Der Politiker Edmund Stoiber, ebenfalls ein enger Freund von Beckenbauer, sieht das ähnlich: "Der Tod seines Sohnes hat ihn zutiefst erschüttert. Dann auch noch die Herz-OP, die zu einer Unzeit kam, weil es die Vorwürfe mit der WM gab. Das bricht einen Menschen natürlich, ist doch ganz klar."
In dem 45-minütigen Dokumentarfilm prallten die zwei Meinungen aufeinander, die bereits seit mehr als zwei Jahren Deutschland spalten. Die einen argumentieren, man solle den Mann in Ruhe lassen und sich einfach daran erfreuen, eine schöne WM in Deutschland gehabt zu haben. Die anderen wollen Aufklärung.
Tatsache ist, dass die Hintergründe der WM-Vergabe noch immer nicht nachgewiesen sind. Und der Dokumentarfilm erweckte den Eindruck, dass sich daran auch zukünftig nichts ändern wird. Zu groß scheint die Verschwiegenheit aller Beteiligten zu sein.
Schlechtes Krisenmanagement
Auch deshalb wird Beckenbauer ein schlechtes Krisenmanagement vorgeworfen. Der "Spiegel"-Redakteur Gunther Latsch, der an dem Artikel über die dubiose WM-Vergabe mitgearbeitet hat, ist von Beckenbauers Verhalten überrascht: "Ich hätte gewettet, dass er auf seine lässige Art hingeht, und ähnlich wie bei seinem unehelichen Kind etwas sagt wie: Der Herrgott freut sich über jedes Kind und wir sind alle keine Heiligen, aber es war doch auch schön. Ich glaube, die Menschen hätten ihm dann verziehen."

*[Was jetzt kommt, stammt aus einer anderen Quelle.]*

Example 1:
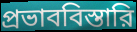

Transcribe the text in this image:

প্রভাববিস্তারি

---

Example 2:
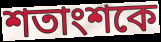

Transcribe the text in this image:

শতাংশকে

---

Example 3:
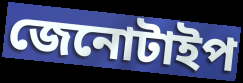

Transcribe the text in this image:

জেনোটাইপ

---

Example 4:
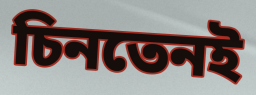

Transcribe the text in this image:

চিনতেনই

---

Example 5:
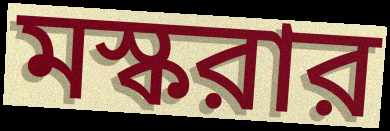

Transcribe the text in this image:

মস্করার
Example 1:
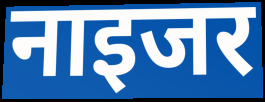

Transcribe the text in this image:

नाइजर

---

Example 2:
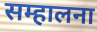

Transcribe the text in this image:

सम्हालना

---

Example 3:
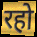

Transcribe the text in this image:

रहो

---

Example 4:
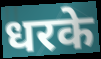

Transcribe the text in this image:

धरके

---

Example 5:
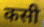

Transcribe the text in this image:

कसी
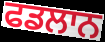
ਫਡਲਾਨ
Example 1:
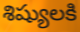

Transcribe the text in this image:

శిష్యులకి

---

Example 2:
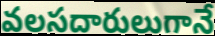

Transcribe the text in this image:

వలసదారులుగానే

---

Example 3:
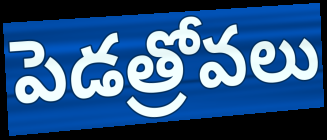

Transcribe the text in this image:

పెడత్రోవలు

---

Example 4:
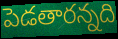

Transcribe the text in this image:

పెడతారన్నది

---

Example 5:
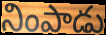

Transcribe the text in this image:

నింపాడు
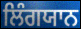
ਲਿੰਗਯਾਨ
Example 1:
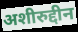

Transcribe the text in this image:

अशीरुद्दीन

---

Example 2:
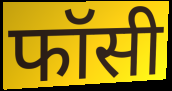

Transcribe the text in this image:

फॉसी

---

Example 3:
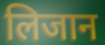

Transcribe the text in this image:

लिजान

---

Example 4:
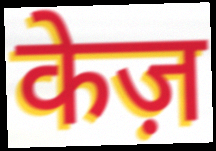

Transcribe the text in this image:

केज़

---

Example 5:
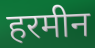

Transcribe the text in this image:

हरमीन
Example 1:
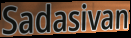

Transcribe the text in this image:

Sadasivan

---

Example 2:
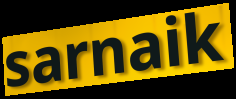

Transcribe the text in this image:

sarnaik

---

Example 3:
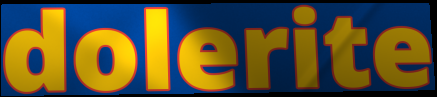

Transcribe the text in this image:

dolerite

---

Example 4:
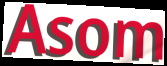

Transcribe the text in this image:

Asom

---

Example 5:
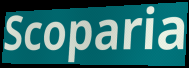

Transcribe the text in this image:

Scoparia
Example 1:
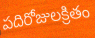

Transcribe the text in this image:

పదిరోజులక్రితం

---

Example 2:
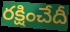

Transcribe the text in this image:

రక్షించేదీ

Auch der Sportwissenschaftler Gunter Gebauer übt Kritik: "Als Spieler stand er für sich. Aber als Funktionär hat er mich nie überzeugt. Ein Funktionär muss Öffentlichkeitsarbeit betreiben und seine Aktionen rechtfertigen. Aber er war nie jemand, der in der Öffentlichkeit begründet hat, was er macht."

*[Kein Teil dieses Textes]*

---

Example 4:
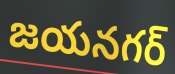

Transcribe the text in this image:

జయనగర్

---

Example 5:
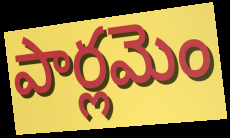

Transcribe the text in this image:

పార్లమెం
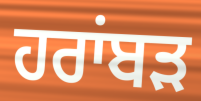
ਹਰਾਂਬੜ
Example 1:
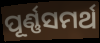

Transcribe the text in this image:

ପୂର୍ଣ୍ଣସମର୍ଥ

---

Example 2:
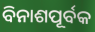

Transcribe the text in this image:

ବିନାଶପୂର୍ବକ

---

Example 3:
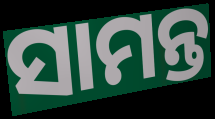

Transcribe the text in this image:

ସାମନ୍ତ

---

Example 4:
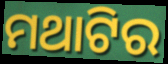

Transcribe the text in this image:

ମଥାଟିର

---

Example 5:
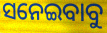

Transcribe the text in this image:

ସନେଇବାବୁ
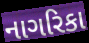
નાગરિકા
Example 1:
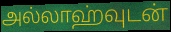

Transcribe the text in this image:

அல்லாஹ்வுடன்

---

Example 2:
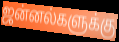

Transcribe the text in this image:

ஜன்னல்களுக்கு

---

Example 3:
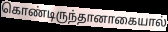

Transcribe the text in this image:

கொண்டிருந்தானாகையால்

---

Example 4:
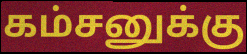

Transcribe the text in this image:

கம்சனுக்கு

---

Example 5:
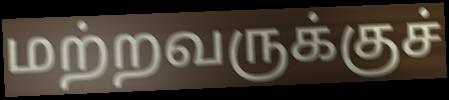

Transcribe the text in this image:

மற்றவருக்குச்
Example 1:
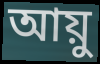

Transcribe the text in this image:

আয়ু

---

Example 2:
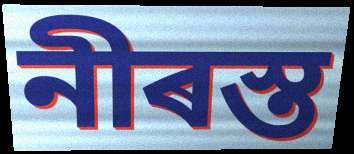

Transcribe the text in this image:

নীৰস্ত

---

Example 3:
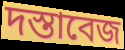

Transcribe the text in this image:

দস্তাবেজ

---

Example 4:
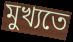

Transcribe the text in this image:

মুখ্যতে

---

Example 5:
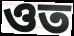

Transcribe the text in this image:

ওত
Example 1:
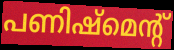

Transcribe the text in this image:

പണിഷ്മെന്റ്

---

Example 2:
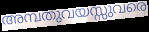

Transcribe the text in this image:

അമ്പതുവയസ്സുവരെ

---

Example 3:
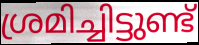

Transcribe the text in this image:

ശ്രമിച്ചിട്ടുണ്ട്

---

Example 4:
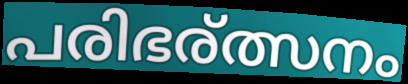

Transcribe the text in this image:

പരിഭര്ത്സനം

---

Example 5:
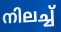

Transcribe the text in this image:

നിലച്ച്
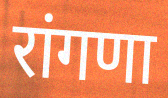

Ganz am Ende des Films, laut des Sprechers rein zufällig, tauchte Beckenbauer doch noch vor der Kamera auf. Das Kamerateam hatte ihn entdeckt, als er das Restaurant seines Freundes Alfons Schuhbeck verließ. In dieser Szene wird auch klar, was Matthäus mit "er sieht nicht mehr so frisch aus" meinte.
Selten hat man Beckenbauer so schwerfällig schlendern sehen. Eben wie ein Mensch, der vom Leben gezeichnet ist. Oder entsteht der Eindruck einfach dadurch, dass der natürliche Alterungsprozess des 72-Jährigen zuletzt abseits der Öffentlichkeit stattfand?
"Nein, ich muss schnell", antwortet Beckenbauer auf die Interviewanfrage des ARD-Reporters. Er lässt damit viele offene Fragen zurück. Eine Situation, an der auch dieser Film nichts ändern konnte.